Exercise details >> Filter the records for lines holding the string "pepper".

Material shown >>
------------------------------

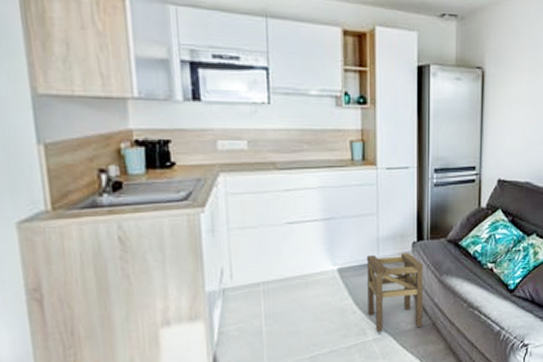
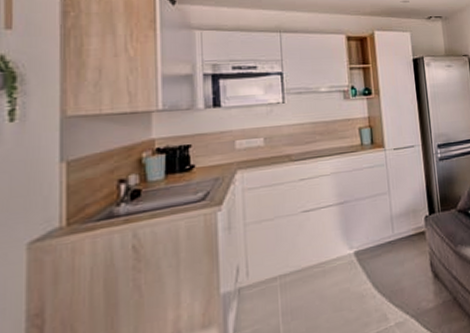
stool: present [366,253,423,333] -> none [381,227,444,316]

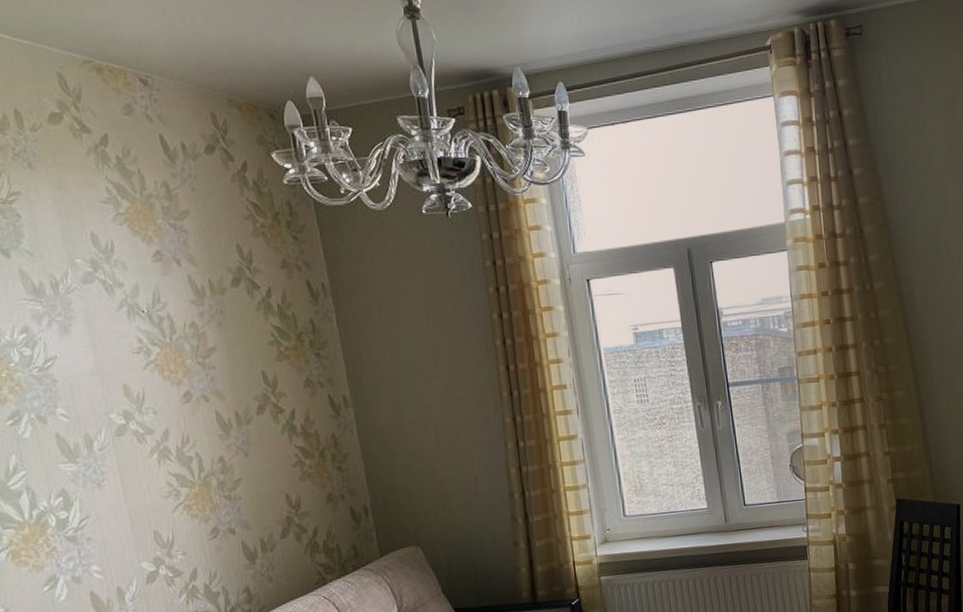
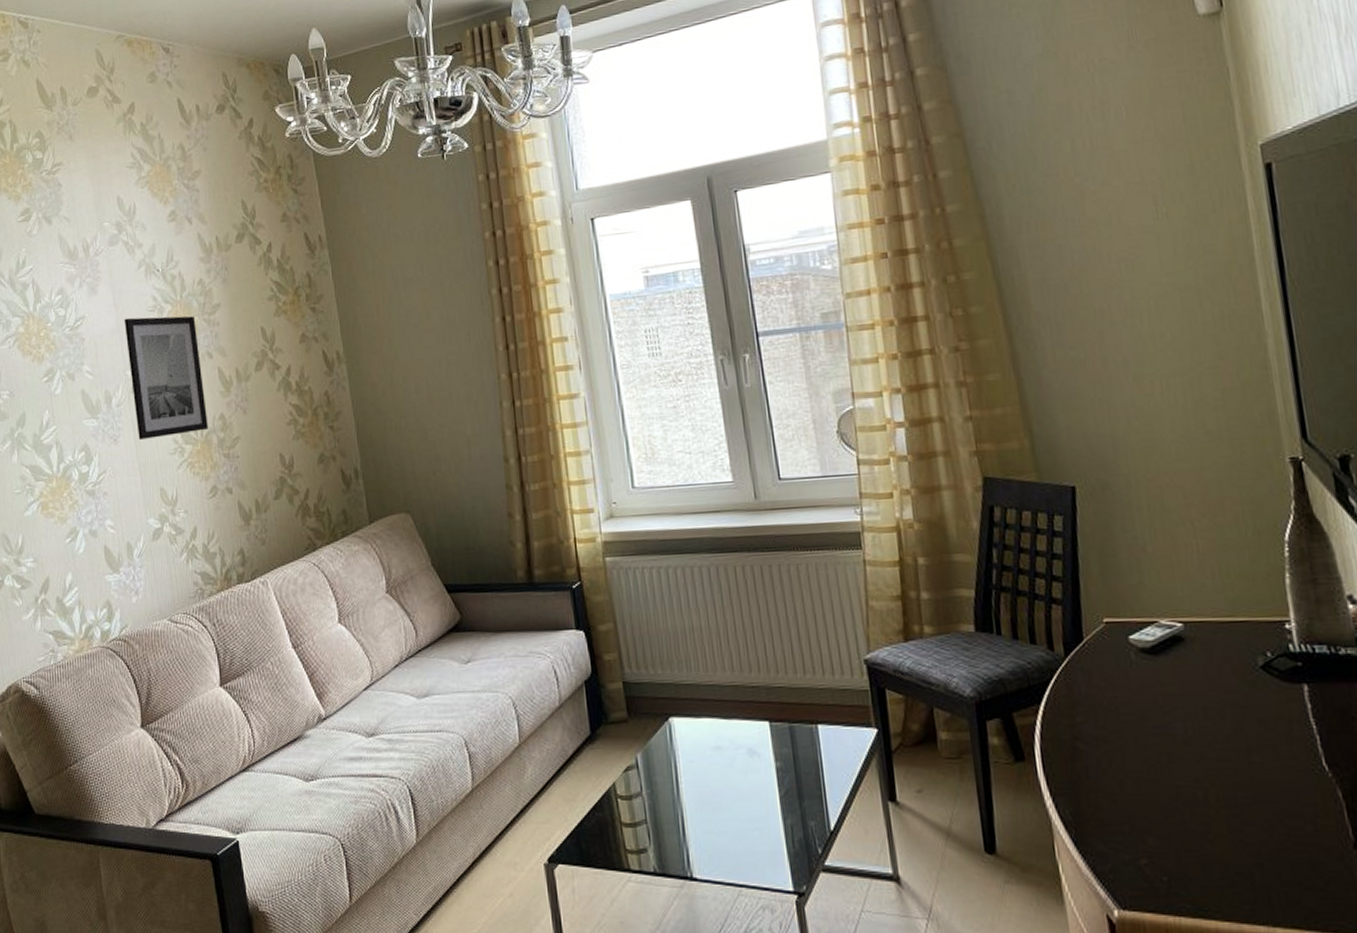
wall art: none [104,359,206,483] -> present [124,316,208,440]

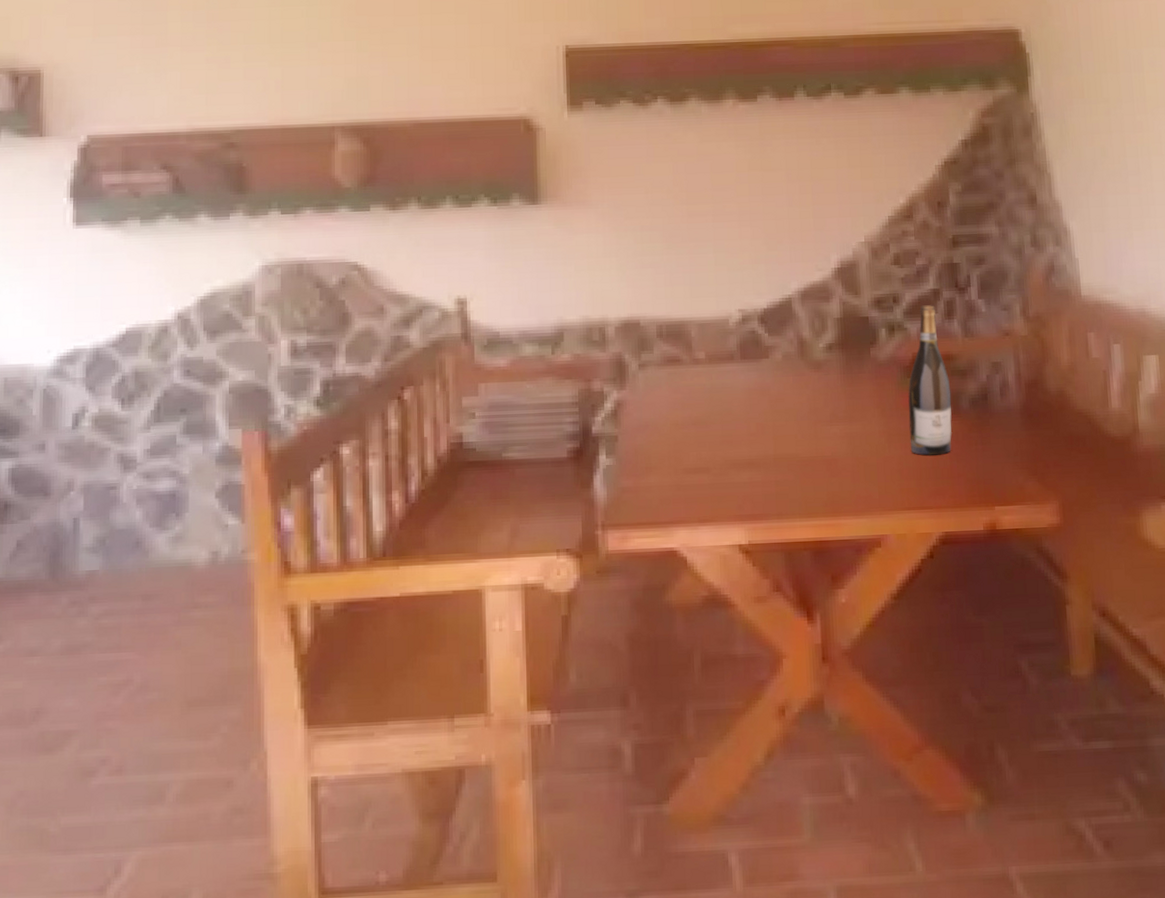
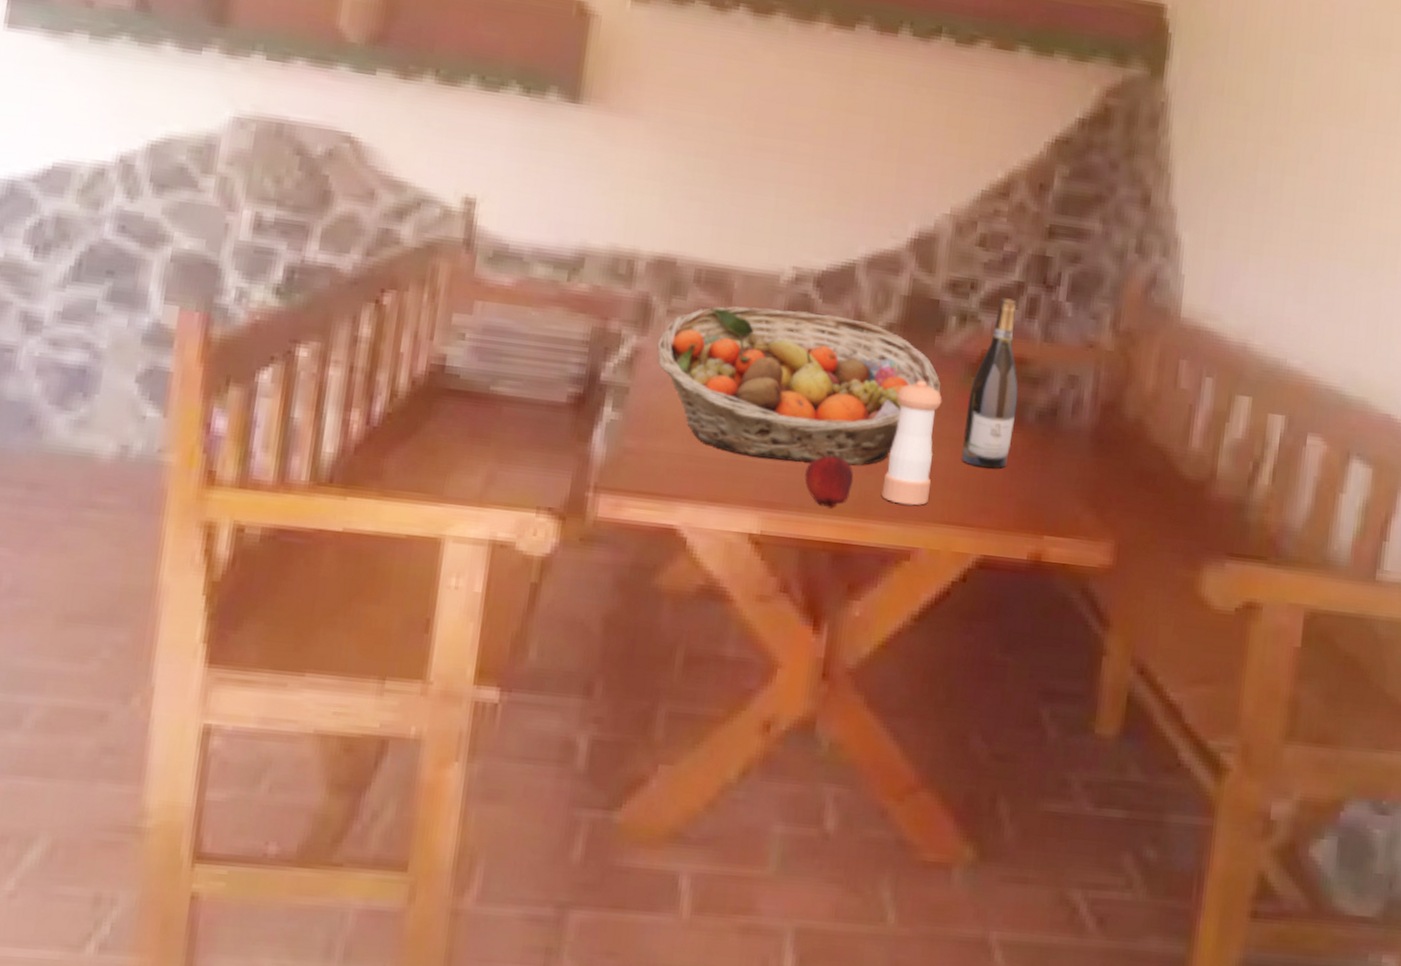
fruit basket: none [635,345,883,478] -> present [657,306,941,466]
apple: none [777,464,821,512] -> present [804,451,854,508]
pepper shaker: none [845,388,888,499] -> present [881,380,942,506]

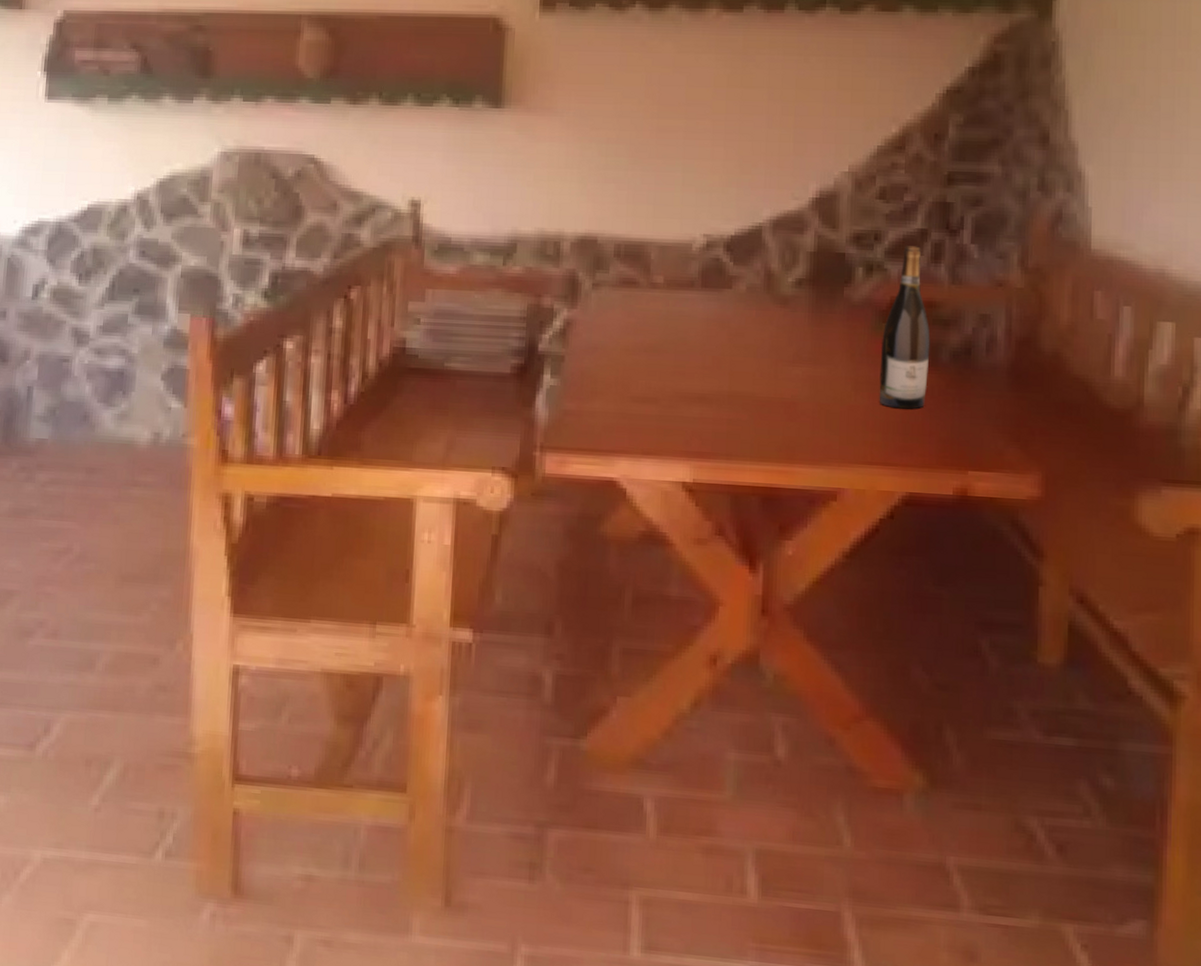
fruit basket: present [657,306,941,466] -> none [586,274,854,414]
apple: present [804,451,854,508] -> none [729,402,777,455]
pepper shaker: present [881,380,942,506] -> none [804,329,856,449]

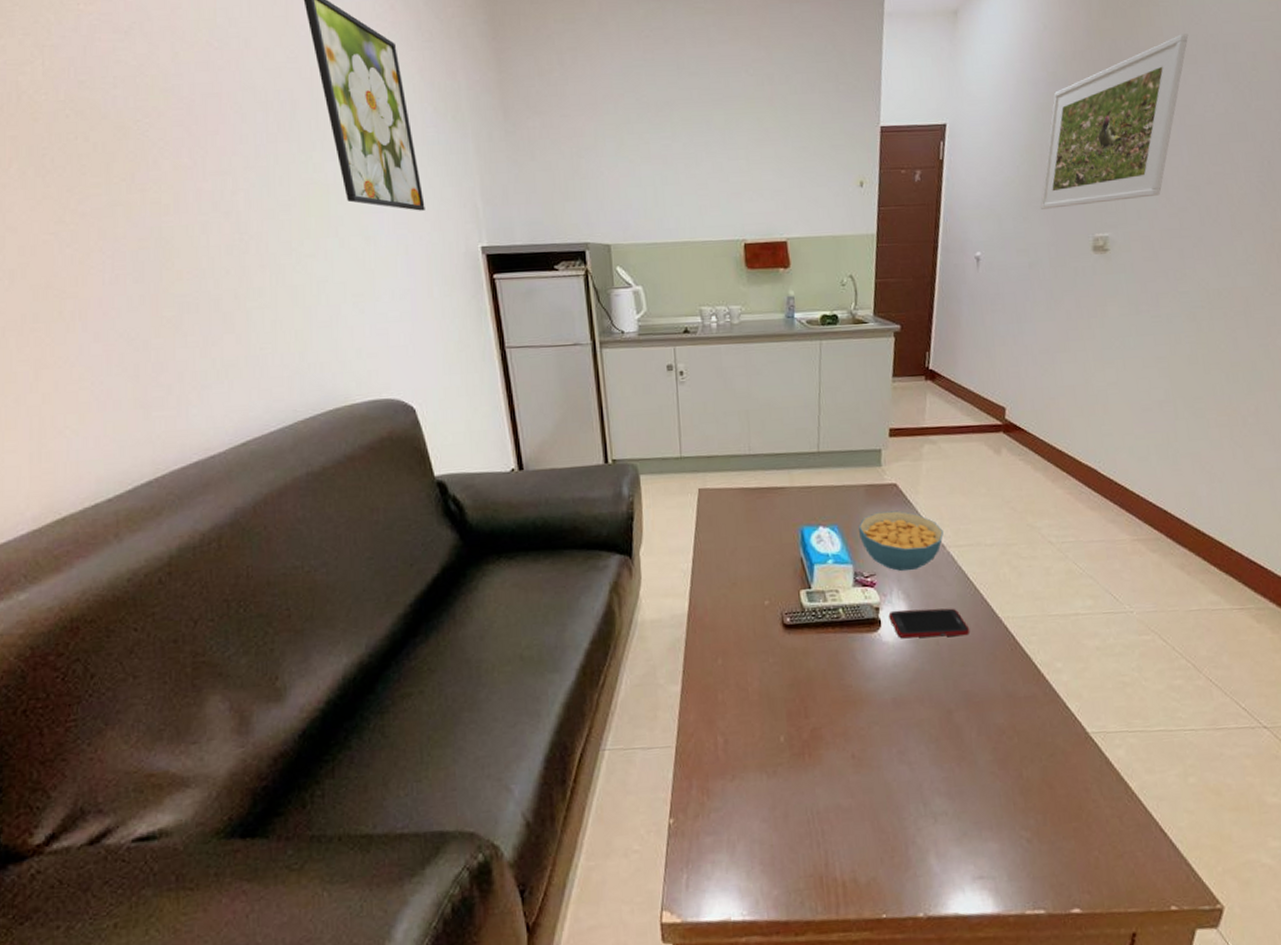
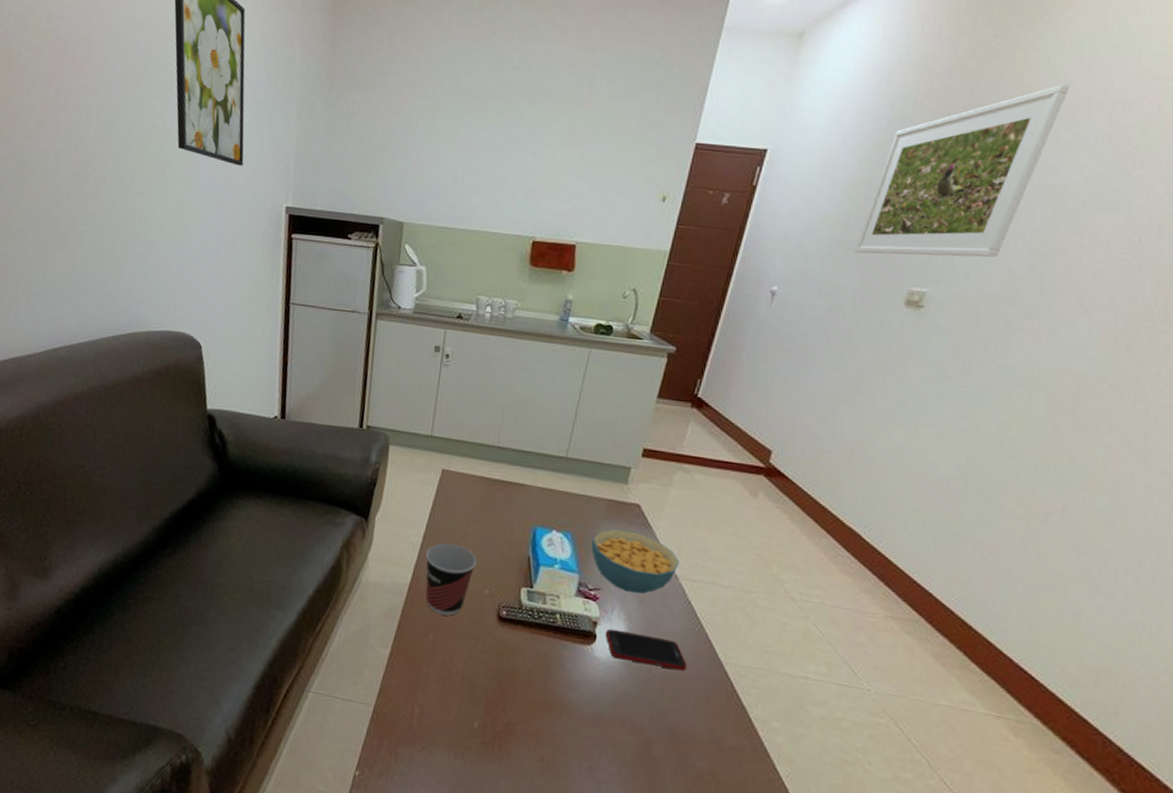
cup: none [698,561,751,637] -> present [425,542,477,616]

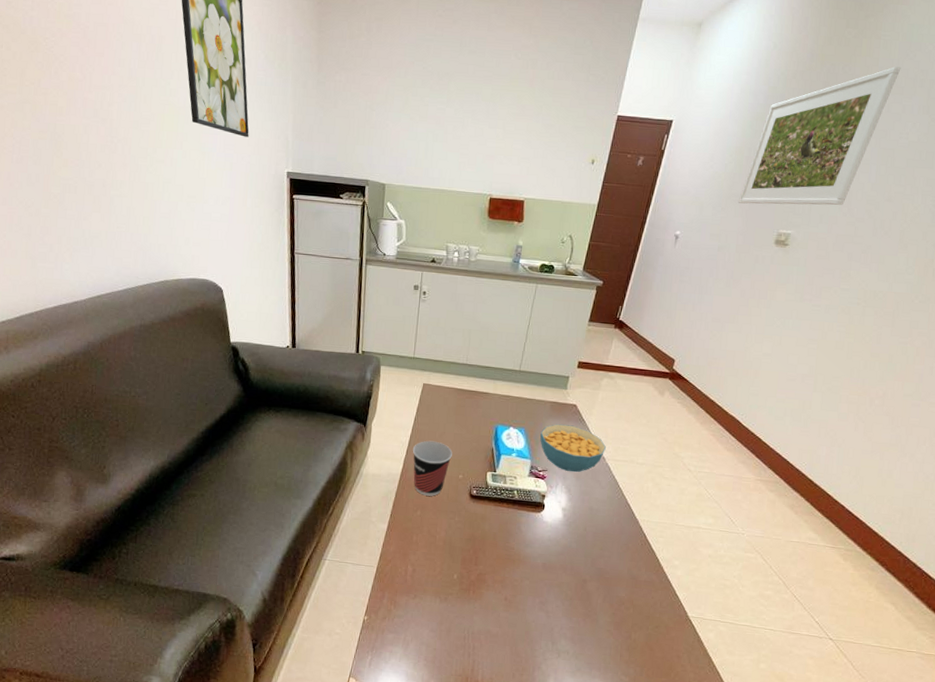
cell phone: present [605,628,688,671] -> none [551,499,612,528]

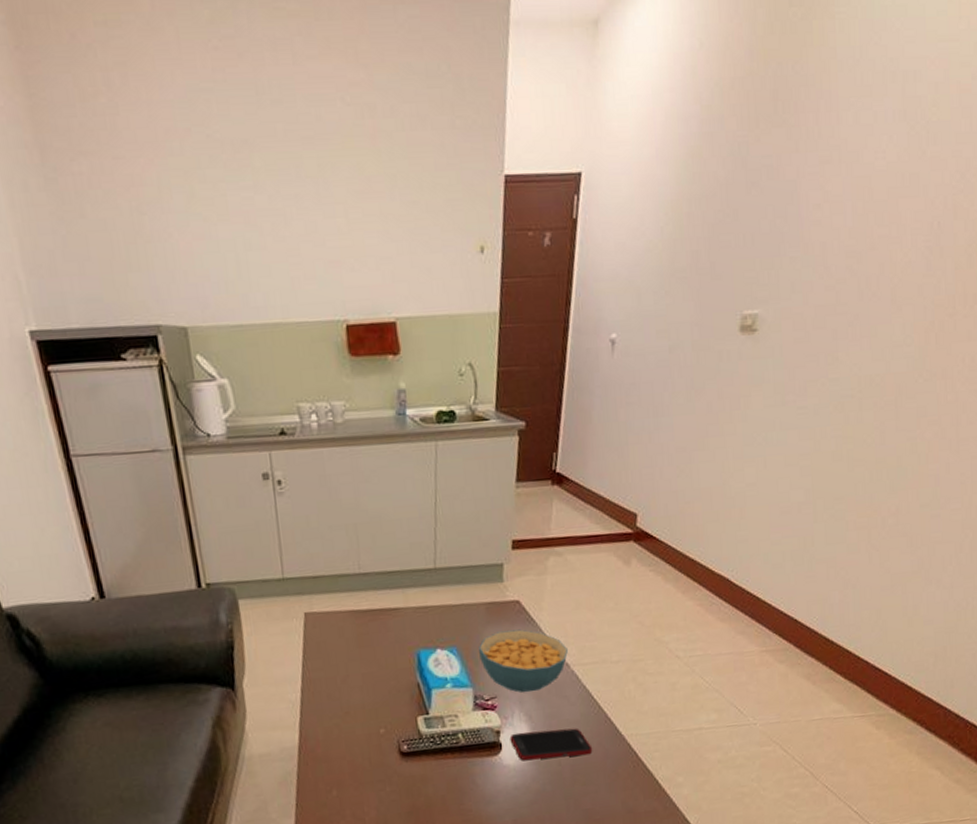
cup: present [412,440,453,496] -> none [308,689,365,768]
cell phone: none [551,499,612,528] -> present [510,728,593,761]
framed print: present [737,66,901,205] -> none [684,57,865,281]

------------------------------

Problem solution >>
pepper shaker: none [845,388,888,499] -> present [881,380,942,506]
pepper shaker: present [881,380,942,506] -> none [804,329,856,449]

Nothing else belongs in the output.